• _YOUR INSTRUCTIONS_
Return each line of the data below verbatim; pictures are to be left out.

• _DATA SHOWN_
[Start of section]

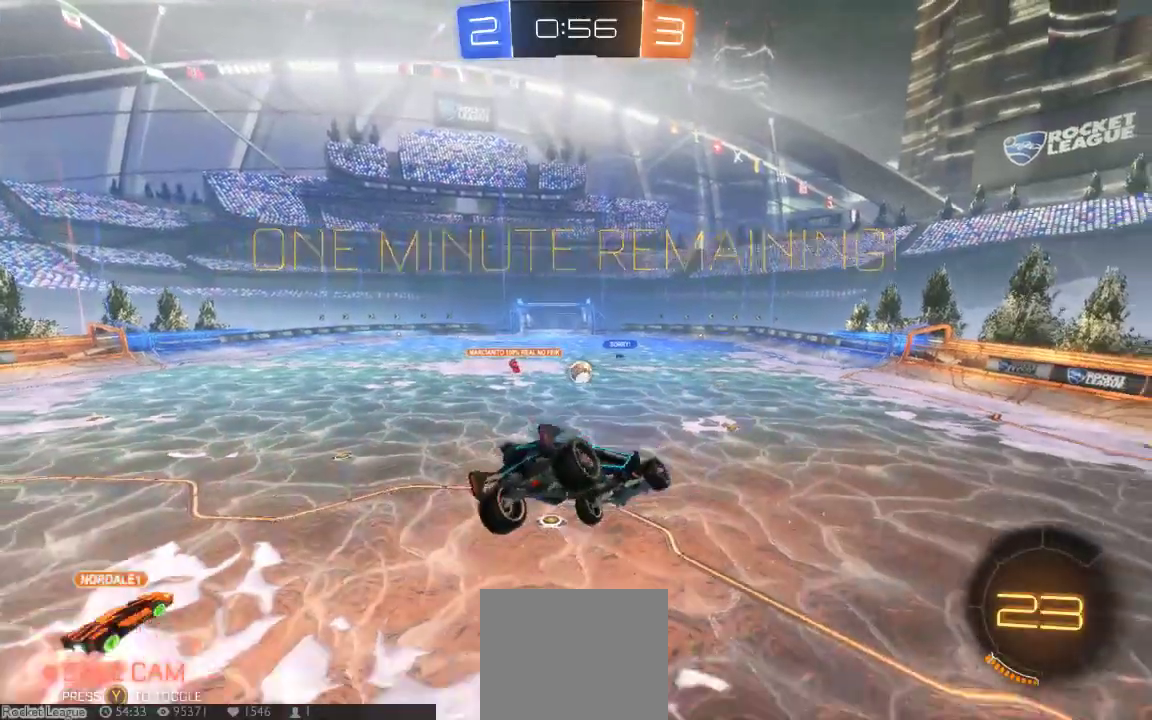
Gameplay with a controller (Xbox layout); each line is a JSON object with the inputs held at the frame after it (dt_ms = milliseconds from this image to that frame). "button_events" lists button changes between this image and that frame as [ms after this image, input, new state], when the widget could be followed in between (sticks are given only as held states). Not read: L1 L2 L3 R1 R2 R3 SELECT.
{"dt_ms": 500, "buttons": [], "left_stick": "right", "right_stick": "center", "button_events": []}
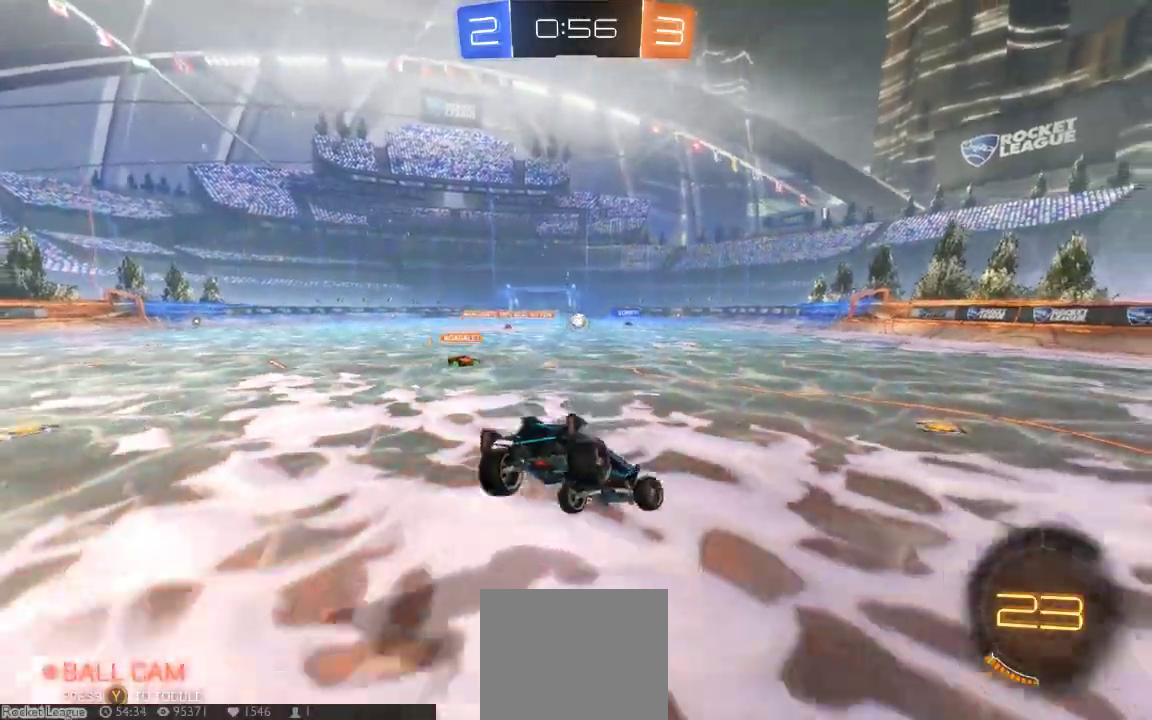
{"dt_ms": 500, "buttons": ["B"], "left_stick": "right", "right_stick": "center", "button_events": [[383, "B", "down"]]}
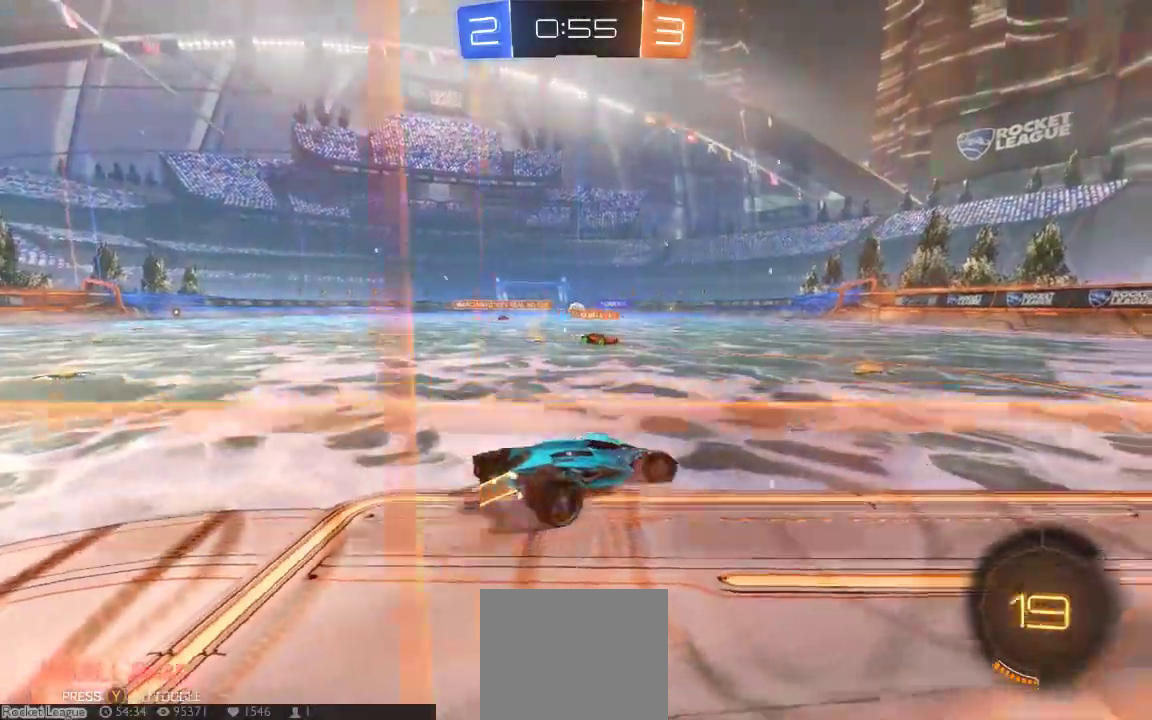
{"dt_ms": 500, "buttons": ["B"], "left_stick": "center", "right_stick": "center", "button_events": [[17, "Y", "down"], [150, "Y", "up"]]}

[End of section]

• _REPLY_
Gameplay with a controller (Xbox layout); each line is a JSON object with the inputs held at the frame after it (dt_ms = milliseconds from this image to that frame). "button_events" lists button changes between this image and that frame as [ms after this image, input, new state], when the widget could be followed in between (sticks are given only as held states). Not read: L1 L2 L3 R1 R2 R3 SELECT.
{"dt_ms": 500, "buttons": [], "left_stick": "right", "right_stick": "center", "button_events": []}
{"dt_ms": 500, "buttons": ["B"], "left_stick": "right", "right_stick": "center", "button_events": [[383, "B", "down"]]}
{"dt_ms": 500, "buttons": ["B"], "left_stick": "center", "right_stick": "center", "button_events": [[17, "Y", "down"], [150, "Y", "up"]]}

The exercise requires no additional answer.